» EXERCISE INSTRUCTIONS: Continue the passage on C-reactive protein, platelets, and inflammation, picking up after its last sentence.

C-reactive protein is an established marker of systemic inflammation. Native pentameric CRP (p-CRP) is considered the stable physiological form. Under certain circumstances, it undergoes dissociation to form the monomeric CRP (m-CRP), which has potent proinflammatory properties.5 Several genetic polymorphisms have been associated with the baseline level of CRP in individuals. High-fat diets seem to increase the levels of CRP, and physical exercise leads to a decrease in levels.12 Mean platelet volume, on the other hand, is a measure of size and activity of platelets. In a large population study, cardiovascular risk factors were associated with high MPV in men, whereas the use of oral contraceptives and menstruation were found to be determinants for high MPV in female participants. The same study suggested that several single nucleotide polymorphisms could be related to higher MPV in individuals.13 Cytoskeletal genes in megakaryocytes have been linked to platelet size and MPV in genomic association studies.14 Lifestyle modification measures lead to a decrease in MPV levels.15

Platelets have an intricate bidirectional relationship with inflammation. Inflammatory states induce the formation and activation of platelets, which are essential mediators of the inflammatory response.6 Thrombopoietin acts as an acute-phase reactant and leads to thrombocytosis. However, recent research indicates the potential roles of several cytokines and chemokines in the modulation of number and activity of platelets in the setting of inflammation.6,16 For example, Tunjungputri et al reported a positive association between platelet number and the serum concentration of interleukin 1 beta.17 Interleukins 6 and 11 have been shown to induce the proliferation of megakaryocytes through autocrine and paracrine mechanisms.18,19 Inflammatory chemokines act on receptors expressed on the surface of platelets and lead to the proliferation of megakaryocytes and activation of platelets resulting in degranulation of mediators.20,21 Atherosclerotic plaques contain m-CRP, which colocalizes with CD41-positive platelets. This interaction between platelets and m-CRP is mediated by surface glycoproteins. Activated platelets enhance the dissociation of m-CRP from native p-CRP, thus causing propagation of inflammation.6 Platelet age and activation likely depend on the type and severity of inflammation and also on the time frame for the inflammatory condition.

» DATASET EXTRACT:
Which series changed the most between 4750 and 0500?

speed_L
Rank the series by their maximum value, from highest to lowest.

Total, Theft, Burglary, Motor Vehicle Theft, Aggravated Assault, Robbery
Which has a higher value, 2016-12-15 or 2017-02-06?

» RESULT OF THE TASK:
Several studies have examined the correlation between MPV and CRP in various diseases. In patients with inflammatory bowel disease, active disease was associated with a significantly decreased MPV, with an observed inverse correlation between MPV and CRP.7 However, a significant positive correlation was found between MPV and CRP in clinical studies in patients with cirrhosis of the liver, stroke, and acute infections, such as pneumonia and cellulitis, a range of disease conditions with different pathophysiological mechanisms.8,22–25 In a recent study in patients undergoing percutaneous coronary intervention, MPV was positively correlated with high sensitive CRP (hs-CRP), and high levels of both parameters were associated with an increased incidence of major adverse cardiac and cerebrovascular events.26 However, some studies failed to show any significant correlation between MPV and CRP in infective and inflammatory conditions.9,27 Few studies have shown that the value of MPV tends to go down in patients with an active inflammatory state, compared to recovered or stable patients.7 Presumably, the stable health condition of participants in NHANES could influence the observed correlation between MPV and CRP in our study. The retrospective nature of our study may have led to recall or misclassification bias. The findings of our study raise some critical questions on the stability of a given value of MPV in an individual. We don’t have concrete information on whether MPV has longitudinal, seasonal, or diurnal variation. Knowledge is lacking on the nature of variation in MPV between critically ill hospitalized patients and stable individuals out of the hospital. Whether MPV varies significantly between infections and noninfectious inflammatory states is not known as well.

In summary, our study showed a significant inverse correlation between MPV and CRP in the NHANES population, and future studies should explore this seemingly complex dynamic relationship between MPV and inflammation.